Though there were days of discouragement, low spirit, experiencing side effects of chemo - needle pricking sensation and numbness in nerves on my hands and legs built up, and muscles weakened due to cumulative chemotherapy, God’s Word lifted me up.
The hardest battle was to fight the mind tormented by fear. But God’s Word is a two-edged sword, it is a powerful weapon to use to fight the tormenting fear. I would proclaim Psalm 118:17: “I shall not die, but live, and declare the works of the Lord.”
4th battle: Stoma reversal surgery went smoothly. Praise the Lord!
There were many new learning and discoveries about who God is during the dark season of my life. He is Jehovah Rohi, the Lord is my Shepherd, Migdal Oz, my strong tower, and Jehovah Uzzi, the Lord is my strength. Jesus is my Light and my Salvation, whom shall I fear? The Lord is the stronghold of my life, of whom shall I be afraid? (Psalm 27:1). And He still is today and every day of my life!
It was humbling to have my intestine live outside my body for 6 months and I learned to depend totally on Him who is Elohim, the Mighty Creator.
During the dark season of my life, God never failed to assure me of His Love through His Word and His Creation, and His grace abounded much more to me. I discovered to live life well is to live a surrendered life to Christ. I am holding fast to the word of knowledge “3rd stage cancer healed, of someone you know” which was read out during “The Filling of the Holy Spirit” seminar by Pastor Jason Teo I attended in Feb 2019.
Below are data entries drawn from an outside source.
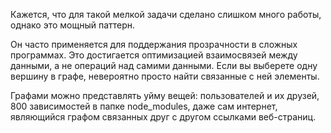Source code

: Кажется, что для такой мелкой задачи сделано слишком много работы, однако это мощный паттерн.

Он часто применяется для поддержания прозрачности в сложных программах. Это достигается оптимизацией взаимосвязей между данными, а не операций над самими данными. Если вы выберете одну вершину в графе, невероятно просто найти связанные с ней элементы.

Графами можно представлять уйму вещей: пользователей и их друзей, 800 зависимостей в папке node_modules, даже сам интернет, являющийся графом связанных друг с другом ссылками веб-страниц.
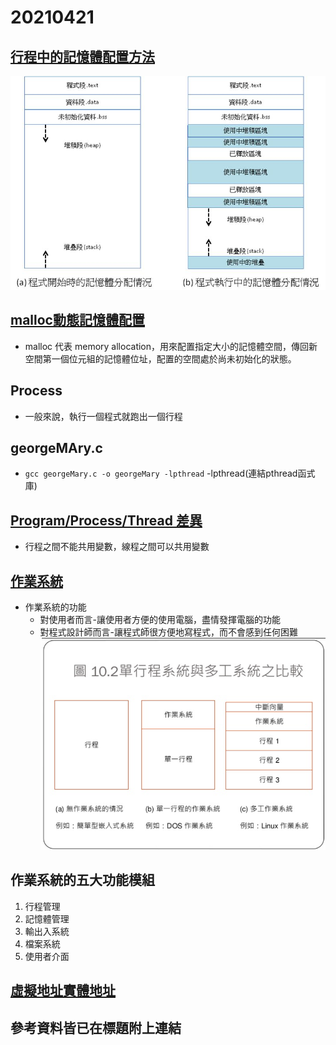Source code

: # 20210421
## [行程中的記憶體配置方法](http://sp1.wikidot.com/memoryallocation)
![picture](https://github.com/victor0520/sp109b/blob/main/note/bitmap/MemoryAllocation.jpg)

## [malloc動態記憶體配置](https://blog.gtwang.org/programming/c-memory-functions-malloc-free/)
* malloc 代表 memory allocation，用來配置指定大小的記憶體空間，傳回新空間第一個位元組的記憶體位址，配置的空間處於尚未初始化的狀態。

## Process
* 一般來說，執行一個程式就跑出一個行程
## georgeMAry.c
* `gcc georgeMary.c -o georgeMary -lpthread` -lpthread(連結pthread函式庫)
## [Program/Process/Thread 差異](https://totoroliu.medium.com/program-process-thread-%E5%B7%AE%E7%95%B0-4a360c7345e5)
* 行程之間不能共用變數，線程之間可以共用變數

## [作業系統](https://www.slideshare.net/ccckmit/10-73472927?fbclid=IwAR2rRvHptNGDgE8HAkhCsJxbfgCr5Zy6VjZw_v-DTRwjCv7UYLAnRGjWJqM)
* 作業系統的功能 
    * 對使用者而言-讓使用者方便的使用電腦，盡情發揮電腦的功能
    * 對程式設計師而言-讓程式師很方便地寫程式，而不會感到任何困難
![picture](https://github.com/victor0520/sp109b/blob/main/note/bitmap/thread.png)

## 作業系統的五大功能模組
1. 行程管理
2. 記憶體管理
3. 輸出入系統
4. 檔案系統
5. 使用者介面

## [虛擬地址實體地址](https://ithelp.ithome.com.tw/articles/10207547)

## 參考資料皆已在標題附上連結
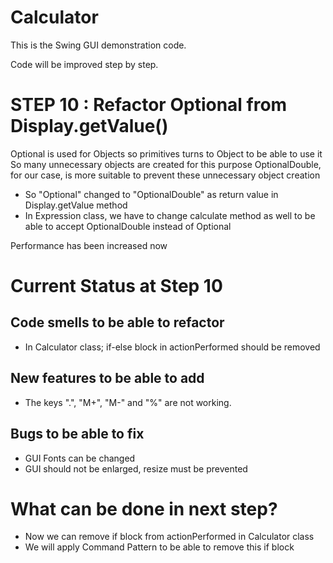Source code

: # Calculator
 
This is the Swing GUI demonstration code.  

Code will be improved step by step. 

# STEP 10 : Refactor Optional from Display.getValue()  
 Optional<T> is used for Objects so primitives turns to Object to be able to use it
 So many unnecessary objects are created for this purpose
 OptionalDouble, for our case, is more suitable to prevent these unnecessary object creation
 - So "Optional<Double>" changed to "OptionalDouble" as return value in Display.getValue method
 - In Expression class, we have to change calculate method as well to be able to accept OptionalDouble instead of Optional<Double> 
 
 Performance has been increased now
 
 
# Current Status at Step 10  
## Code smells to be able to refactor
 - In Calculator class; if-else block in actionPerformed should be removed
 
## New features to be able to add
 - The keys ".", "M+", "M-" and "%" are not working. 

## Bugs to be able to fix
 - GUI Fonts can be changed
 - GUI should not be enlarged, resize must be prevented 
   
# What can be done in next step?
  - Now we can remove if block from actionPerformed in Calculator class 
  - We will apply Command Pattern to be able to remove this if block
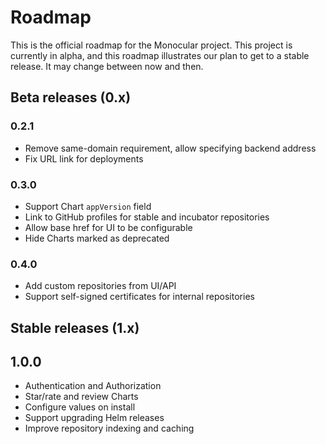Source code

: # Roadmap

This is the official roadmap for the Monocular project. This project is currently in alpha, and this roadmap illustrates our plan to get to a stable release. It may change between now and then.

## Beta releases (0.x)
### 0.2.1
- Remove same-domain requirement, allow specifying backend address
- Fix URL link for deployments

### 0.3.0
- Support Chart `appVersion` field
- Link to GitHub profiles for stable and incubator repositories
- Allow base href for UI to be configurable
- Hide Charts marked as deprecated

### 0.4.0
- Add custom repositories from UI/API
- Support self-signed certificates for internal repositories

## Stable releases (1.x)
## 1.0.0
- Authentication and Authorization
- Star/rate and review Charts
- Configure values on install
- Support upgrading Helm releases
- Improve repository indexing and caching
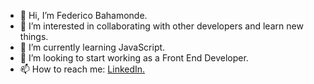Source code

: - 👋 Hi, I’m Federico Bahamonde.
- 👀 I’m interested in collaborating with other developers and learn new things.
- 🌱 I’m currently learning JavaScript.
- 💞️ I’m looking to start working as a Front End Developer.
- 📫 How to reach me: <a href="www.linkedin.com/in/fedebaha">LinkedIn.</a>

<!---
FeDaBa/FeDaBa is a ✨ special ✨ repository because its `README.md` (this file) appears on your GitHub profile.
You can click the Preview link to take a look at your changes.
--->

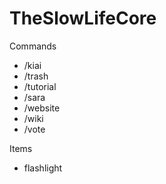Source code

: # TheSlowLifeCore

Commands
- /kiai
- /trash
- /tutorial
- /sara
- /website
- /wiki
- /vote

Items
- flashlight
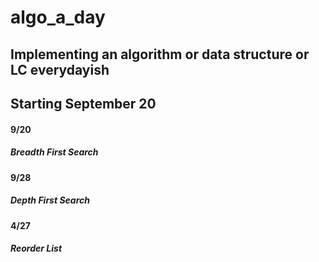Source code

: # algo_a_day

## Implementing an algorithm or data structure or LC everydayish
## Starting September 20

#### 9/20
##### Breadth First Search

#### 9/28
##### Depth First Search

#### 4/27
##### Reorder List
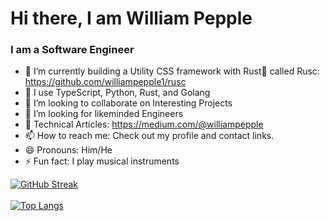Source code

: # Hi there, I am William Pepple
### I am a Software Engineer

<!--
**williampepple1/williampepple1** is a ✨ _special_ ✨ repository because its `README.md` (this file) appears on your GitHub profile.


-->

- 🔭 I’m currently building a Utility CSS framework with Rust🦀 called Rusc: https://github.com/williampepple1/rusc
- 🌱 I use TypeScript, Python, Rust, and Golang
- 👯 I’m looking to collaborate on Interesting Projects
- 🤔 I’m looking for likeminded Engineers
- 💬 Technical Articles: https://medium.com/@williampepple
- 📫 How to reach me: Check out my profile and contact links.
- 😄 Pronouns: Him/He
- ⚡ Fun fact: I play musical instruments



 [![GitHub Streak](https://github-readme-streak-stats.herokuapp.com/?user=williampepple1&theme=nightowl)](https://git.io/streak-stats)&nbsp; &nbsp; &nbsp; &nbsp; &nbsp;
 <br>
 <br>
 [![Top Langs](https://github-readme-stats.vercel.app/api/top-langs/?username=williampepple1&layout=compact&card_width=445)](https://github.com/williampepple1/github-readme-stats)
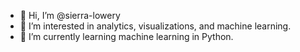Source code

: - 👋 Hi, I’m @sierra-lowery
- 👀 I’m interested in analytics, visualizations, and machine learning.
- 🌱 I’m currently learning machine learning in Python.


<!---
sierra-lowery/sierra-lowery is a ✨ special ✨ repository because its `README.md` (this file) appears on your GitHub profile.
You can click the Preview link to take a look at your changes.
--->
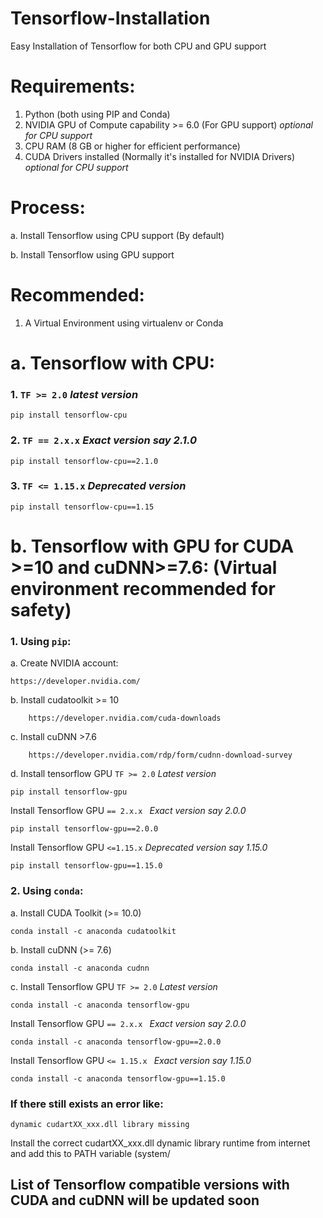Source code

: # Tensorflow-Installation
Easy Installation of Tensorflow for both CPU and GPU support

# Requirements:

1. Python (both using PIP and Conda)
2. NVIDIA GPU of Compute capability >= 6.0   (For GPU support) *optional for CPU support*
3. CPU RAM (8 GB or higher for efficient performance)
4. CUDA Drivers installed (Normally it's installed for NVIDIA Drivers) *optional for CPU support*

# Process:
a. Install Tensorflow using CPU support (By default)

b. Install Tensorflow using GPU support

# Recommended:
1. A Virtual Environment using virtualenv or Conda

# a. Tensorflow with CPU:
### 1. `TF >= 2.0` *latest version*
    
    pip install tensorflow-cpu

### 2. `TF == 2.x.x` *Exact version say 2.1.0*
  
    pip install tensorflow-cpu==2.1.0
    
### 3. `TF <= 1.15.x` *Deprecated version*

    pip install tensorflow-cpu==1.15

# b. Tensorflow with GPU for CUDA >=10 and cuDNN>=7.6: (Virtual environment recommended for safety)

### 1. Using `pip`:
a. Create NVIDIA account:
    
    https://developer.nvidia.com/
    
b. Install cudatoolkit >= 10
        
        https://developer.nvidia.com/cuda-downloads
        
c. Install cuDNN >7.6 
         
        https://developer.nvidia.com/rdp/form/cudnn-download-survey
        
d. Install tensorflow GPU `TF >= 2.0` *Latest version*

    pip install tensorflow-gpu
    
   Install Tensorflow GPU  `== 2.x.x ` *Exact version say 2.0.0*
    
    pip install tensorflow-gpu==2.0.0
   
   Install Tensorflow GPU `<=1.15.x`  *Deprecated version say 1.15.0*
    
    pip install tensorflow-gpu==1.15.0
    

### 2. Using `conda`:
a. Install CUDA Toolkit (>= 10.0)
    
    conda install -c anaconda cudatoolkit

b. Install cuDNN (>= 7.6)
    
    conda install -c anaconda cudnn

c. Install Tensorflow GPU  `TF >= 2.0` *Latest version*
    
    conda install -c anaconda tensorflow-gpu
   
   
   Install Tensorflow GPU  `== 2.x.x ` *Exact version say 2.0.0*
    
    conda install -c anaconda tensorflow-gpu==2.0.0
   
   Install Tensorflow GPU  `<= 1.15.x ` *Exact version say 1.15.0*
    
    conda install -c anaconda tensorflow-gpu==1.15.0


### If there still exists an error like:
    
    dynamic cudartXX_xxx.dll library missing
    
   Install the correct cudartXX_xxx.dll dynamic library runtime from internet and add this to PATH variable (system/


## List of Tensorflow compatible versions with CUDA and cuDNN will be updated soon



    
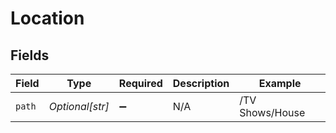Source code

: # Location


## Fields

| Field              | Type               | Required           | Description        | Example            |
| ------------------ | ------------------ | ------------------ | ------------------ | ------------------ |
| `path`             | *Optional[str]*    | :heavy_minus_sign: | N/A                | /TV Shows/House    |
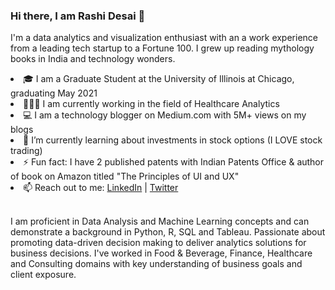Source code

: ### Hi there, I am Rashi Desai 👋

I'm a data analytics and visualization enthusiast with an a work experience from a leading tech startup to a Fortune 100. I grew up reading mythology books in India and technology wonders.

<li> 🎓 I am a Graduate Student at the University of Illinois at Chicago, graduating May 2021</li>
<li> 👩🏻‍💻 I am currently working in the field of Healthcare Analytics </li>
<li> 💻 I am a technology blogger on Medium.com with 5M+ views on my blogs </li>
<li> 🌱 I’m currently learning about investments in stock options (I LOVE stock trading) </li>
<li> ⚡ Fun fact: I have 2 published patents with Indian Patents Office & author of book on Amazon titled "The Principles of UI and UX" </li>
<li> 📫 Reach out to me: <a href="https://www.linkedin.com/in/rashidesai2/">LinkedIn</a> | <a href="https://twitter.com/rpdesai24">Twitter</a> </li> <br>

I am proficient in Data Analysis and Machine Learning concepts and can demonstrate a background in Python, R, SQL and Tableau. Passionate about promoting data-driven decision making to deliver analytics solutions for business decisions. I've worked in Food & Beverage, Finance, Healthcare and Consulting domains with key understanding of business goals and client exposure.
<!--
**rashidesai24/rashidesai24** is a ✨ _special_ ✨ repository because its `README.md` (this file) appears on your GitHub profile.

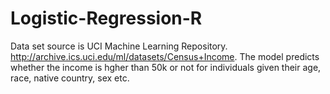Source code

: # Logistic-Regression-R
Data set source is UCI Machine Learning Repository. http://archive.ics.uci.edu/ml/datasets/Census+Income. 
The model predicts whether the income is hgher than  50k or not for individuals given their age, race, native country, sex etc. 
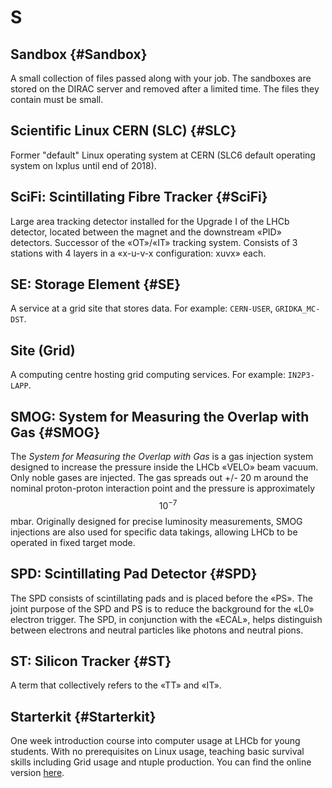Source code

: # S

## Sandbox {#Sandbox}

A small collection of files passed along with your job. The sandboxes are stored on the DIRAC server and removed after a limited time. The files they contain must be small.

## Scientific Linux CERN (SLC) {#SLC}

Former "default" Linux operating system at CERN (SLC6 default operating system on lxplus until end of 2018).

## SciFi: Scintillating Fibre Tracker {#SciFi}

Large area tracking detector installed for the Upgrade I of the LHCb detector, located between the magnet and the downstream «PID» detectors. Successor of the «OT»/«IT» tracking system. Consists of 3 stations with 4 layers in a «x-u-v-x configuration: xuvx» each.

## SE: Storage Element {#SE}

A service at a grid site that stores data. For example: `CERN-USER`, `GRIDKA_MC-DST`.

## Site (Grid)

A computing centre hosting grid computing services. For example: `IN2P3-LAPP`.

## SMOG: System for Measuring the Overlap with Gas {#SMOG}

The _System for Measuring the Overlap with Gas_ is a gas injection system designed to increase the pressure inside the LHCb «VELO» beam vacuum.
Only noble gases are injected. The gas spreads out +/- 20 m around the nominal proton-proton interaction point
and the pressure is approximately $$10^{-7}$$ mbar.
Originally designed for precise luminosity measurements, SMOG injections are also used for specific data takings,
allowing LHCb to be operated in fixed target mode.

## SPD: Scintillating Pad Detector {#SPD}

The SPD consists of scintillating pads and is placed before the «PS».
The joint purpose of the SPD and PS is to reduce the background for the «L0» electron trigger.
The SPD, in conjunction with the «ECAL», helps distinguish between electrons and neutral particles like photons and neutral pions.

## ST: Silicon Tracker {#ST}

A term that collectively refers to the «TT» and «IT».

## Starterkit {#Starterkit}

One week introduction course into computer usage at LHCb for young students. With no prerequisites on Linux usage, teaching basic survival skills including Grid usage and ntuple production. You can find the online version [here](https://lhcb.github.io/starterkit-lessons/index.html).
My Lord Jesus fought all the battles for me! He is Jehovah Gibbor Milchamah, mighty in battle!
As I embarked on the medical care follow-up marathon, I know my Lord Jesus is on this journey with me too. I believe the word of knowledge shall come to pass for I serve an Amazingly Gracious God!
Core Team Member, Cindy Tan
16 July 2022
Psalm 24:8 (ESV)
"Who is this King of glory? The Lord, strong and mighty, the Lord, mighty in battle!"